À l’ère d’Internet, des téléphones intelligents et des applications mobiles, on se pose aussi la question suivante : remplacer les livres traditionnels par des ressources numériques peut-il affecter négativement la performance des apprenants en médecine? Une étude menée dans une résidence de médecine de famille en Pennsylvanie en 2014 nous montre que le support de l’information n’influence pas la performance des étudiants et que la qualité du contenu demeure le facteur le plus important (6).
Loin d’être une experte en pédagogie – heureusement il existe des gens dont c’est la spécialité –, je trouve soulageant d’avoir découvert que ma relation de longue durée avec l’apprentissage ne doit pas nécessairement être aussi rigide et lourde que les livres qui m’ont initiée à l’art et à la science de la médecine jusqu’à ce jour.
Sans vouloir critiquer la main qui m’a nourrie et à laquelle je dois en partie ce que je suis devenue, je me réjouis aujourd’hui d’avoir pris connaissance de ce qui se cachait au-delà de l’horizon. Même si le cordon ombilical est difficile à couper : c’est un combat plus ou moins quotidien entre le besoin de sectionner les livres en un nombre de pages comestibles jour après jour et l’envie de me laisser séduire par une nouvelle approche pédagogique, plus efficace et amusante.

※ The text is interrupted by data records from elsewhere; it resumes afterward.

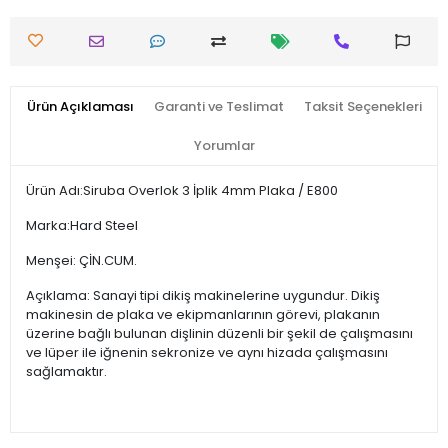
Ürün Açıklaması
Garanti ve Teslimat
Taksit Seçenekleri
Yorumlar
Ürün Adı:Siruba Overlok 3 İplik 4mm Plaka / E800
Marka:Hard Steel
Menşei: ÇİN.CUM.
Açıklama: Sanayi tipi dikiş makinelerine uygundur. Dikiş
makinesin de plaka ve ekipmanlarının görevi, plakanın
üzerine bağlı bulunan dişlinin düzenli bir şekil de çalışmasını
ve lüper ile iğnenin sekronize ve aynı hizada çalışmasını
sağlamaktır.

En tant que futur médecin, j’ai promis fidélité à l’idée d’étudier tout au long de ma vie et à l’ouverture d’esprit d’explorer les différentes approches qui feront de moi un professionnel compétent.
Stephanie Lio
Étudiante en 3e année
Université de Sherbrooke – campus Sherbrooke
Références
- Barrows HS, Tamblyn RM. The portable patient problem pack: a problem-based learning unit. J Med Educ. déc 1977;52(12):1002‑4.
- Ding X, Zhao L, Chu H, Tong N, Ni C, Hu Z, et al. Assessing the effectiveness of problem-based learning of preventive medicine education in China. Sci Rep. 30 mai 2014;4:5126.
- Chen J, Li Y, Tang Y, Zeng F, Wu X, Liang F. Case-based learning in education of Traditional Chinese Medicine: a systematic review. J Tradit Chin Med Chung Tsa Chih Ying Wen Pan. oct 2013;33(5):692‑7.
- Heru AM. Teaching psychosomatic medicine using problem-based learning and role-playing. Acad Psychiatry J Am Assoc Dir Psychiatr Resid Train Assoc Acad Psychiatry. août 2011;35(4):245‑8.
- Sy A, Wong E, Boisvert L. Learning behaviour and preferences of family medicine residents under a flexible academic curriculum. Can Fam Physician Med Fam Can. nov 2014;60(11):e554-561.
- Demarco MP, Bream KDW, Klusaritz HA, Margo K. Comparison of textbook to fmCases on family medicine clerkship exam performance. Fam Med. mars 2014;46(3):174‑9.